▶ _Problem statement_: Copy out every line of text in the listing below, word for word, and leave the pictures out of your answer.
-- Opening Marker --
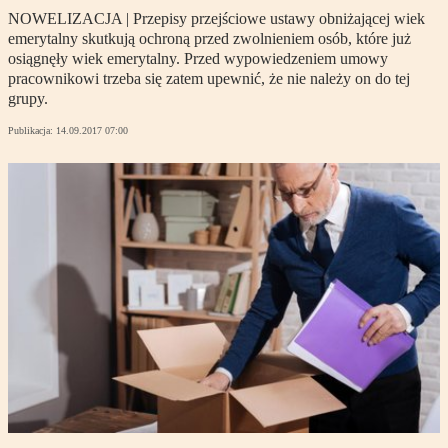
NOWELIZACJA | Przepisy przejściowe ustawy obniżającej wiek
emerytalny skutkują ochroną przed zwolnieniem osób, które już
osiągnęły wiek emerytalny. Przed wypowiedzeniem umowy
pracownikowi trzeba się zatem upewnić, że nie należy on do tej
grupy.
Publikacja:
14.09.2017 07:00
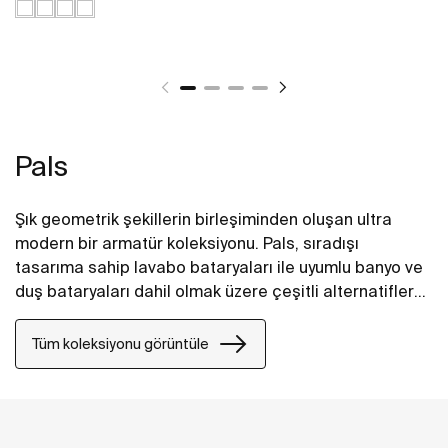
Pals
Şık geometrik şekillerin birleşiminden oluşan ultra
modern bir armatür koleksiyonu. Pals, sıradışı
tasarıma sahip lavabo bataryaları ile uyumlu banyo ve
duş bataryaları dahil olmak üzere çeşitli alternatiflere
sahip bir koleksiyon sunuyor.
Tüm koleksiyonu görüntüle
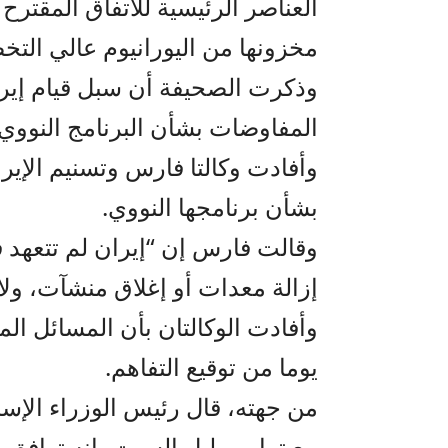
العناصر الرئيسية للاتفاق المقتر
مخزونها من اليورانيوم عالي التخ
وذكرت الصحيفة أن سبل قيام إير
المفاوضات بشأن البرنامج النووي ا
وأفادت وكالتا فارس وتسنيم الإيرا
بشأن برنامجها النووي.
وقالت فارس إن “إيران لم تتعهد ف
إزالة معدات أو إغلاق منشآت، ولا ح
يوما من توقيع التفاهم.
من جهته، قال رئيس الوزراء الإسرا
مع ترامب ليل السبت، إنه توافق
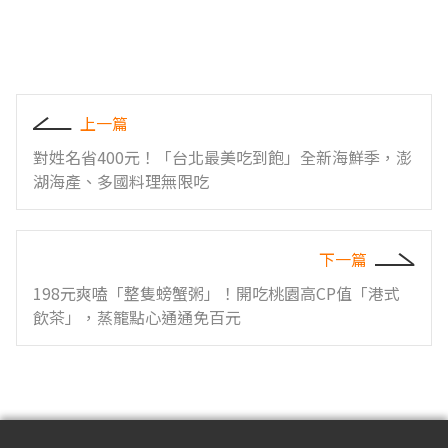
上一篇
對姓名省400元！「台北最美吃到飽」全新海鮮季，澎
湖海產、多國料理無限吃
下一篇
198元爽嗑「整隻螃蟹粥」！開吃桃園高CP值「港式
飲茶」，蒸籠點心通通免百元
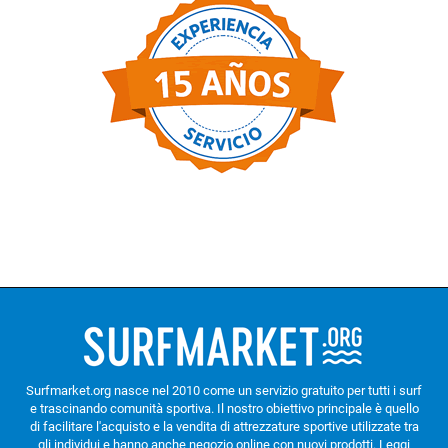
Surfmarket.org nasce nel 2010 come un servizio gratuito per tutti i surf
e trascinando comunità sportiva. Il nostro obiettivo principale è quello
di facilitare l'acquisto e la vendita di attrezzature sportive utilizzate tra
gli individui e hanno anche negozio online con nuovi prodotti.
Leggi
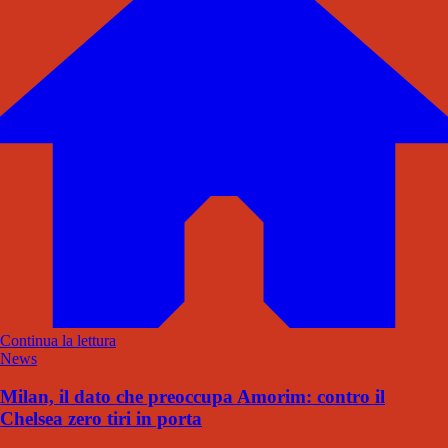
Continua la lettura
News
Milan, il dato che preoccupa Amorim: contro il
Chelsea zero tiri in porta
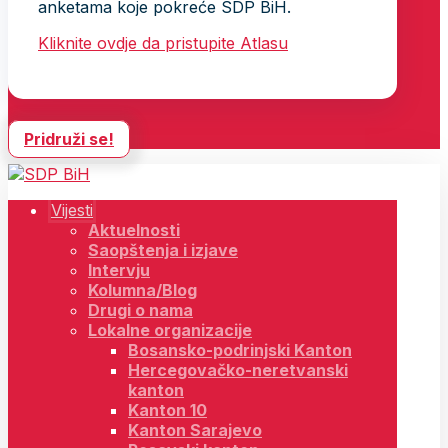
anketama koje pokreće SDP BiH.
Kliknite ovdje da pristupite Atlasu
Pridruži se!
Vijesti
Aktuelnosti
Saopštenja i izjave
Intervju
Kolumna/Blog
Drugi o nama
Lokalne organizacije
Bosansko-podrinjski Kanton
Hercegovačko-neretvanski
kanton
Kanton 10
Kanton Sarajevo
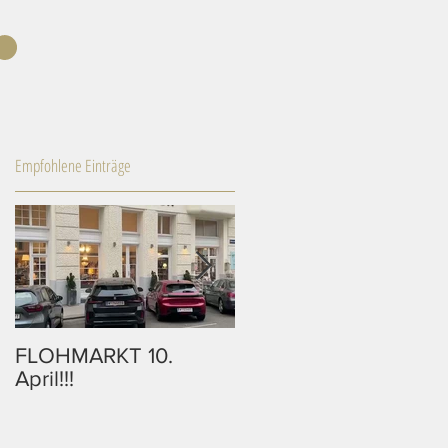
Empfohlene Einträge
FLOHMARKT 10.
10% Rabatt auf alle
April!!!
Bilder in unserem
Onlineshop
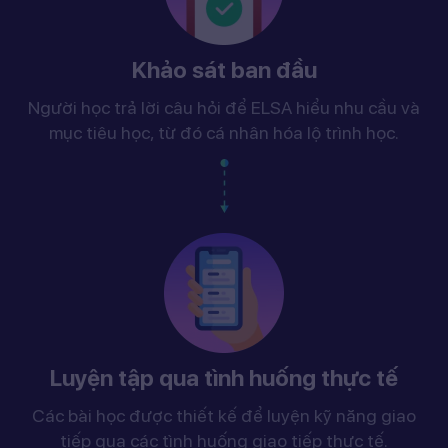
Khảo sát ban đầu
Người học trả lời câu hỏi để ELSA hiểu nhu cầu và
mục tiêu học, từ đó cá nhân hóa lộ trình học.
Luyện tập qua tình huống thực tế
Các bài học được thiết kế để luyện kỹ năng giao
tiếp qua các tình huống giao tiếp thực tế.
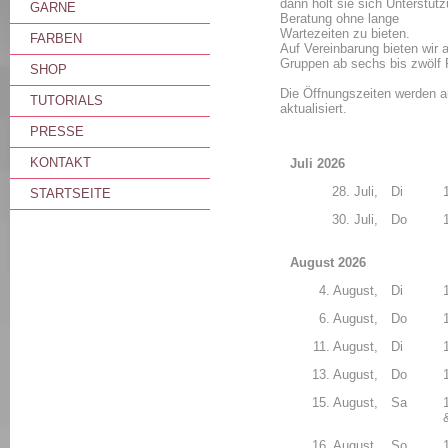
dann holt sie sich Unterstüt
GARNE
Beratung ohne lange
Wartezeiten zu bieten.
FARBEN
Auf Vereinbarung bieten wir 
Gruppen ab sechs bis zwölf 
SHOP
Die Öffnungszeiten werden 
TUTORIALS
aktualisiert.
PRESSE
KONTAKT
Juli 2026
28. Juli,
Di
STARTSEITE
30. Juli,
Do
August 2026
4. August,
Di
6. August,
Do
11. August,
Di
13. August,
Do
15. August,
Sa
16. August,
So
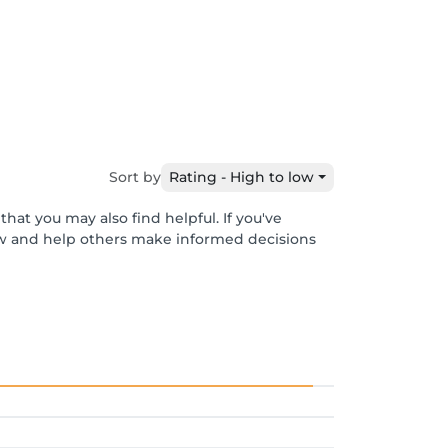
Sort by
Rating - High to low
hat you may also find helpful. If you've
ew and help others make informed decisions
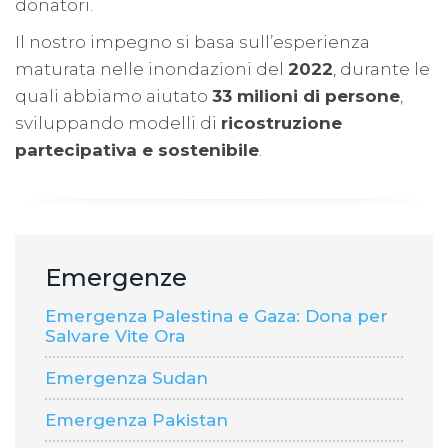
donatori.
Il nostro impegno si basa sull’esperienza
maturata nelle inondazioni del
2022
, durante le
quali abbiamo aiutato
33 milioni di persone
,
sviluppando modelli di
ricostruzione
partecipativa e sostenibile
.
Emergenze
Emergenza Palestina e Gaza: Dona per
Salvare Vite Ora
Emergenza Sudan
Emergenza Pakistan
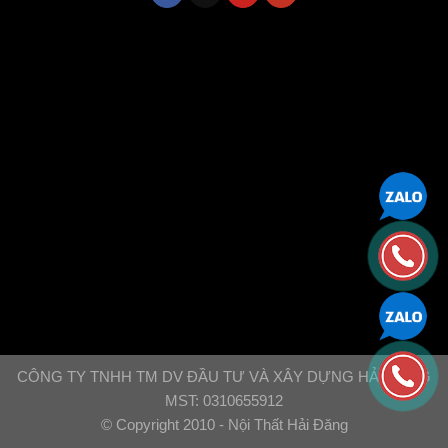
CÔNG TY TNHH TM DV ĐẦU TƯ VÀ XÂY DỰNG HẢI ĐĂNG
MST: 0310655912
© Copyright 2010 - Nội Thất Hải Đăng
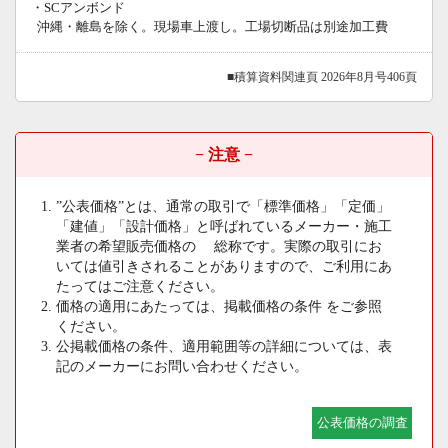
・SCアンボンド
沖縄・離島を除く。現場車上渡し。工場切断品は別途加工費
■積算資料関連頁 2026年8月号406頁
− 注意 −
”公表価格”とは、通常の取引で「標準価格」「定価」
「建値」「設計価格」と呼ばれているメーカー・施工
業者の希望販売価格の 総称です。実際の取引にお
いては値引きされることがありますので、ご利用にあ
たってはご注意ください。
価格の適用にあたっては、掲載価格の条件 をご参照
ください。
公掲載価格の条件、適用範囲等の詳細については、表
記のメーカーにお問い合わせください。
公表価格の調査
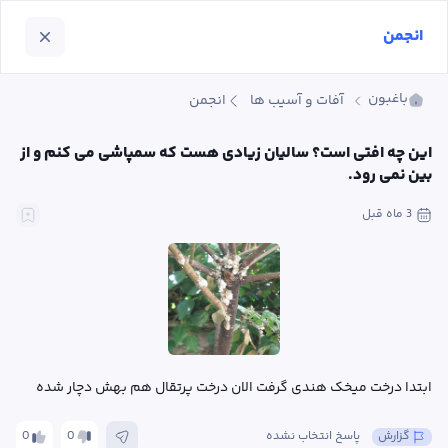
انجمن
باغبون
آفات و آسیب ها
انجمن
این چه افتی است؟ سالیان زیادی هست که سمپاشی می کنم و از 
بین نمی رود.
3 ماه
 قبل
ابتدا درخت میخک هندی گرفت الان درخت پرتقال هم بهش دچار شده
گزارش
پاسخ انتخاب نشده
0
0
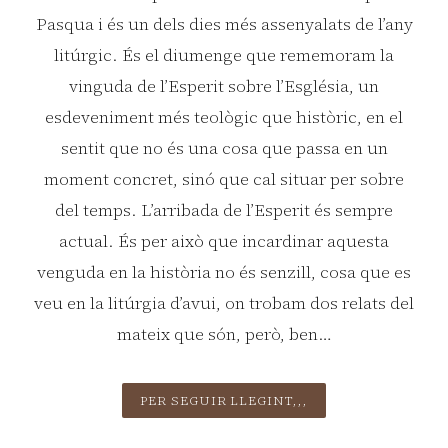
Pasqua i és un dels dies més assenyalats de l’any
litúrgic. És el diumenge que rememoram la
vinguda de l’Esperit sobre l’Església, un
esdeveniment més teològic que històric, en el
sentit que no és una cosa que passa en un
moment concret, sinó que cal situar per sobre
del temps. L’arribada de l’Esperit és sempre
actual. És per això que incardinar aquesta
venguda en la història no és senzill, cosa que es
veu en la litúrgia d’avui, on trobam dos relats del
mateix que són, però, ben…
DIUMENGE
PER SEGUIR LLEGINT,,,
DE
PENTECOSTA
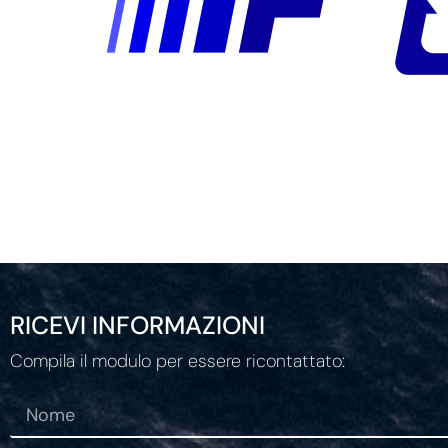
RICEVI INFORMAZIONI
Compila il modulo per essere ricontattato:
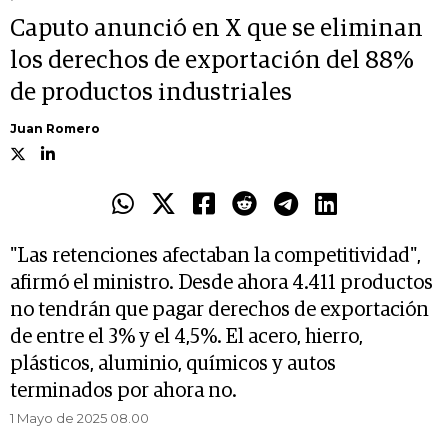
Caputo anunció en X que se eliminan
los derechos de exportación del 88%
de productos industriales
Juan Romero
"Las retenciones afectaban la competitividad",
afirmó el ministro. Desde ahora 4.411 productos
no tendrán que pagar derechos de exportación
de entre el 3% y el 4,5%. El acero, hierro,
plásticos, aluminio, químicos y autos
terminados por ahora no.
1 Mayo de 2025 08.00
-- Closing Marker --
▶ _Answer for the task_:
NOWELIZACJA | Przepisy przejściowe ustawy obniżającej wiek
emerytalny skutkują ochroną przed zwolnieniem osób, które już
osiągnęły wiek emerytalny. Przed wypowiedzeniem umowy
pracownikowi trzeba się zatem upewnić, że nie należy on do tej
grupy.
Publikacja:
14.09.2017 07:00
Pals
Şık geometrik şekillerin birleşiminden oluşan ultra
modern bir armatür koleksiyonu. Pals, sıradışı
tasarıma sahip lavabo bataryaları ile uyumlu banyo ve
duş bataryaları dahil olmak üzere çeşitli alternatiflere
sahip bir koleksiyon sunuyor.
Tüm koleksiyonu görüntüle
العناصر الرئيسية للاتفاق المقتر
مخزونها من اليورانيوم عالي التخ
وذكرت الصحيفة أن سبل قيام إير
المفاوضات بشأن البرنامج النووي ا
وأفادت وكالتا فارس وتسنيم الإيرا
بشأن برنامجها النووي.
وقالت فارس إن “إيران لم تتعهد ف
إزالة معدات أو إغلاق منشآت، ولا ح
يوما من توقيع التفاهم.
من جهته، قال رئيس الوزراء الإسرا
مع ترامب ليل السبت، إنه توافق
上一篇
對姓名省400元！「台北最美吃到飽」全新海鮮季，澎
湖海產、多國料理無限吃
下一篇
198元爽嗑「整隻螃蟹粥」！開吃桃園高CP值「港式
飲茶」，蒸籠點心通通免百元
Surfmarket.org nasce nel 2010 come un servizio gratuito per tutti i surf
e trascinando comunità sportiva. Il nostro obiettivo principale è quello
di facilitare l'acquisto e la vendita di attrezzature sportive utilizzate tra
gli individui e hanno anche negozio online con nuovi prodotti.
Leggi
Continua la lettura
News
Milan, il dato che preoccupa Amorim: contro il
Chelsea zero tiri in porta
anketama koje pokreće SDP BiH.
Kliknite ovdje da pristupite Atlasu
Pridruži se!
Vijesti
Aktuelnosti
Saopštenja i izjave
Intervju
Kolumna/Blog
Drugi o nama
Lokalne organizacije
Bosansko-podrinjski Kanton
Hercegovačko-neretvanski
kanton
Kanton 10
Kanton Sarajevo
Empfohlene Einträge
FLOHMARKT 10.
10% Rabatt auf alle
April!!!
Bilder in unserem
Onlineshop
Khảo sát ban đầu
Người học trả lời câu hỏi để ELSA hiểu nhu cầu và
mục tiêu học, từ đó cá nhân hóa lộ trình học.
Luyện tập qua tình huống thực tế
Các bài học được thiết kế để luyện kỹ năng giao
tiếp qua các tình huống giao tiếp thực tế.
dann holt sie sich Unterstüt
GARNE
Beratung ohne lange
Wartezeiten zu bieten.
FARBEN
Auf Vereinbarung bieten wir 
Gruppen ab sechs bis zwölf 
SHOP
Die Öffnungszeiten werden 
TUTORIALS
aktualisiert.
PRESSE
KONTAKT
Juli 2026
28. Juli,
Di
STARTSEITE
30. Juli,
Do
August 2026
4. August,
Di
6. August,
Do
11. August,
Di
13. August,
Do
15. August,
Sa
16. August,
So
Sort by
Rating - High to low
hat you may also find helpful. If you've
ew and help others make informed decisions
donatori.
Il nostro impegno si basa sull’esperienza
maturata nelle inondazioni del
2022
, durante le
quali abbiamo aiutato
33 milioni di persone
,
sviluppando modelli di
ricostruzione
partecipativa e sostenibile
.
Emergenze
Emergenza Palestina e Gaza: Dona per
Salvare Vite Ora
Emergenza Sudan
Emergenza Pakistan
CÔNG TY TNHH TM DV ĐẦU TƯ VÀ XÂY DỰNG HẢI ĐĂNG
MST: 0310655912
© Copyright 2010 - Nội Thất Hải Đăng
・SCアンボンド
沖縄・離島を除く。現場車上渡し。工場切断品は別途加工費
■積算資料関連頁 2026年8月号406頁
− 注意 −
”公表価格”とは、通常の取引で「標準価格」「定価」
「建値」「設計価格」と呼ばれているメーカー・施工
業者の希望販売価格の 総称です。実際の取引にお
いては値引きされることがありますので、ご利用にあ
たってはご注意ください。
価格の適用にあたっては、掲載価格の条件 をご参照
ください。
公掲載価格の条件、適用範囲等の詳細については、表
記のメーカーにお問い合わせください。
公表価格の調査
انجمن
باغبون
آفات و آسیب ها
انجمن
این چه افتی است؟ سالیان زیادی هست که سمپاشی می کنم و از 
بین نمی رود.
3 ماه
 قبل
ابتدا درخت میخک هندی گرفت الان درخت پرتقال هم بهش دچار شده
گزارش
پاسخ انتخاب نشده
0
0
Pasqua i és un dels dies més assenyalats de l’any
litúrgic. És el diumenge que rememoram la
vinguda de l’Esperit sobre l’Església, un
esdeveniment més teològic que històric, en el
sentit que no és una cosa que passa en un
moment concret, sinó que cal situar per sobre
del temps. L’arribada de l’Esperit és sempre
actual. És per això que incardinar aquesta
venguda en la història no és senzill, cosa que es
veu en la litúrgia d’avui, on trobam dos relats del
mateix que són, però, ben…
DIUMENGE
PER SEGUIR LLEGINT,,,
DE
PENTECOSTA
RICEVI INFORMAZIONI
Compila il modulo per essere ricontattato:
Caputo anunció en X que se eliminan
los derechos de exportación del 88%
de productos industriales
Juan Romero
"Las retenciones afectaban la competitividad",
afirmó el ministro. Desde ahora 4.411 productos
no tendrán que pagar derechos de exportación
de entre el 3% y el 4,5%. El acero, hierro,
plásticos, aluminio, químicos y autos
terminados por ahora no.
1 Mayo de 2025 08.00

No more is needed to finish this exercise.